(EXERCISE) Below are some entries. Return exactly the lines from the one with "permadani, lampu sorot, dan sebagainya." through the final line, leaving out any pictures.

+ + + +

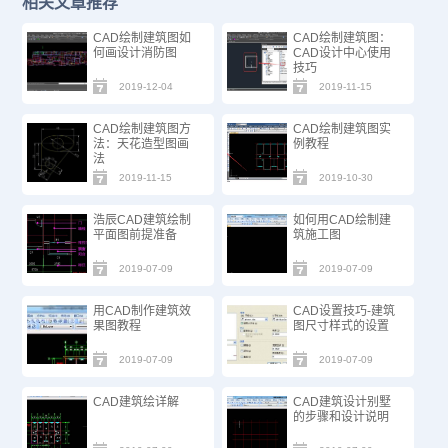
相关文章推荐
CAD绘制建筑图如
CAD绘制建筑图：
何画设计消防图
CAD设计中心使用
技巧
2019-12-04
2019-11-15
CAD绘制建筑图方
CAD绘制建筑图实
法：天花造型图画
例教程
法
2019-11-15
2019-10-30
浩辰CAD建筑绘制
如何用CAD绘制建
平面图前提准备
筑施工图
2019-07-09
2019-07-09
用CAD制作建筑效
CAD设置技巧-建筑
果图教程
图尺寸样式的设置
2019-07-09
2019-07-09
CAD建筑绘详解
CAD建筑设计别墅
的步骤和设计说明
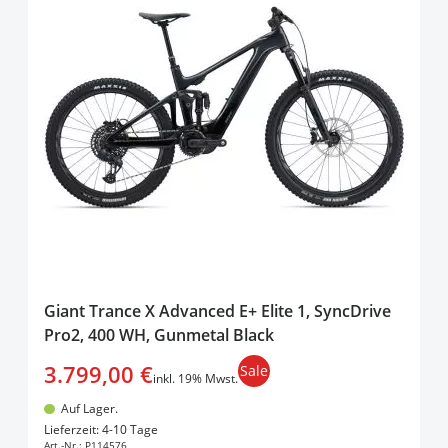
Giant Trance X Advanced E+ Elite 1, SyncDrive
Pro2, 400 WH, Gunmetal Black
3.799,00 €
Sale
inkl. 19% Mwst.
Auf Lager.
In den Warenkorb
Lieferzeit: 4-10 Tage
Art.-Nr.:
P114576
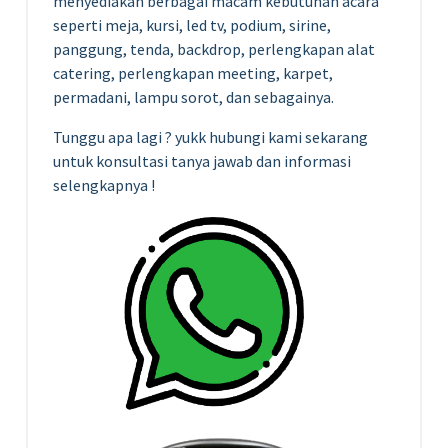
menyediakan berbagai macam kebutuhan acara
seperti meja, kursi, led tv, podium, sirine,
panggung, tenda, backdrop, perlengkapan alat
catering, perlengkapan meeting, karpet,
permadani, lampu sorot, dan sebagainya.
Tunggu apa lagi ? yukk hubungi kami sekarang
untuk konsultasi tanya jawab dan informasi
selengkapnya !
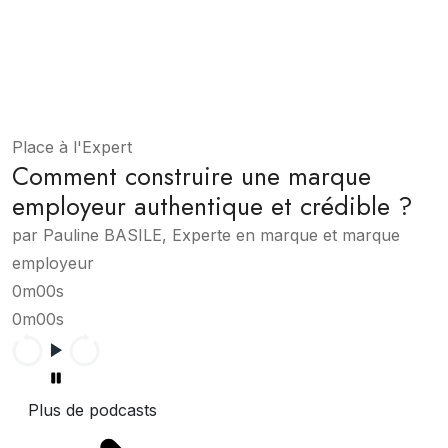
Place à l'Expert
Comment construire une marque
employeur authentique et crédible ?
par Pauline BASILE, Experte en marque et marque
employeur
0m00s
0m00s
Plus de podcasts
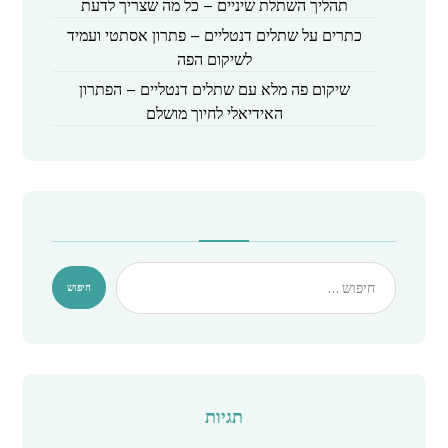
תהליך השתלת שיניים – כל מה שצריך לדעת
כתרים על שתלים דנטליים – פתרון אסתטי ועמיד
לשיקום הפה
שיקום פה מלא עם שתלים דנטליים – הפתרון
האידיאלי לחיוך מושלם
תגיות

+ + + +

(RESULT OF THE EXERCISE)
permadani, lampu sorot, dan sebagainya.
Tunggu apa lagi ? yukk hubungi kami sekarang
untuk konsultasi tanya jawab dan informasi
selengkapnya !
Place à l'Expert
Comment construire une marque
employeur authentique et crédible ?
par Pauline BASILE, Experte en marque et marque
employeur
0m00s
0m00s
Plus de podcasts
תהליך השתלת שיניים – כל מה שצריך לדעת
כתרים על שתלים דנטליים – פתרון אסתטי ועמיד
לשיקום הפה
שיקום פה מלא עם שתלים דנטליים – הפתרון
האידיאלי לחיוך מושלם
תגיות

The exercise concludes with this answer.